Personally, I think that the story of The Tortoise and the Hare is quite sad. The hare possesses innate speed and an easy victory eluded him because he couldn’t get out of his own way. Of course, it’s all imaginary.
Here’s a story from real life. It was the year 2001 and Robert Downey Jr. (RDJ) was awarded a Golden Globe for his performance on the television show "Ally McBeal". He stood at the podium holding his prize and gave thanks. A few months earlier, RDJ’s victory was very unlikely. But, he was no underdog; he was not some determined tortoise steadily sputtering towards a finish line. RDJ was the acting equivalent of an athletic hare with the finest running shoes and a personal trainer. His victory was improbable only because he had difficulty staying out of his own way. Substance abuse and a stint in jail had nearly destroyed his life and career.
I was 18 years old at the time and like many people, I was happy for him. It was a feel good story and a second chance for a talented individual. He had learned his lesson, he would never squander his talents again, or so we hoped.
But, not long after the Golden Globe celebration, RDJ found himself in trouble once again. His character was hastily written off of Ally McBeal and his promising second chance had come to an abrupt and embarrassing end.
Viewing his mugshot was on the news was depressing and I instantly found myself hoping that RDJ would get a third chance. It’s somewhat strange to feel such sympathy for a wealthy, handsome leading man who went from an Oscar nomination in the early 90s to a jail cell in 1996. In truth, he could only blame himself. Seeing a person fall can make us feel equal or even superior. I guess it is a part human nature to desire an even playing field.
I know it's difficult to believe, but in 2001, I thought RDJ would be perfectly cast as my favorite comic book character, Iron Man. Tony Stark, Iron Man's secret identity, had his own exceptional talents, but would often let alcohol or his own hubris hinder his progress. Also, on a superficial level, RDJ looked the part. He was just a mustache away from becoming Tony.
I did a double take when I saw that RDJ had been cast in the lead role of Tony Stark in 2006 for Marvel Studios’ first film.

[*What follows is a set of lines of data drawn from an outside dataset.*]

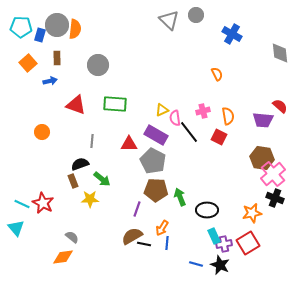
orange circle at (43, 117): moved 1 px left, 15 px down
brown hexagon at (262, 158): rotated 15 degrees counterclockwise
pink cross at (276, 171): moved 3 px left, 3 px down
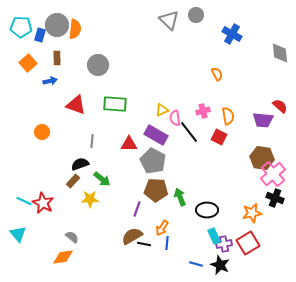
brown rectangle at (73, 181): rotated 64 degrees clockwise
cyan line at (22, 204): moved 2 px right, 3 px up
cyan triangle at (16, 228): moved 2 px right, 6 px down
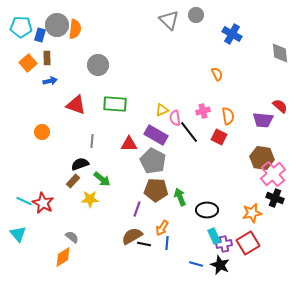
brown rectangle at (57, 58): moved 10 px left
orange diamond at (63, 257): rotated 25 degrees counterclockwise
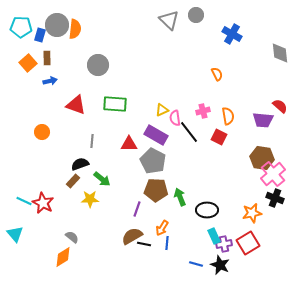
cyan triangle at (18, 234): moved 3 px left
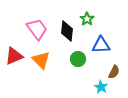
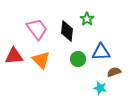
blue triangle: moved 7 px down
red triangle: rotated 18 degrees clockwise
brown semicircle: rotated 136 degrees counterclockwise
cyan star: moved 1 px left, 1 px down; rotated 16 degrees counterclockwise
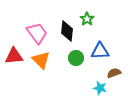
pink trapezoid: moved 4 px down
blue triangle: moved 1 px left, 1 px up
green circle: moved 2 px left, 1 px up
brown semicircle: moved 1 px down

When the film was released in 2008, America fell in love with RDJ all over again and it launched a juggernaut film studio.
The new Spider-Man movie was released this weekend, and I enjoyed watching RDJ portray Tony Stark for a 7th time (8 if you count the post-credit scene in the Incredible Hulk)! Spoiler Alert: The heroes win in the end — but, I never get tired of watching RDJ display his super powers.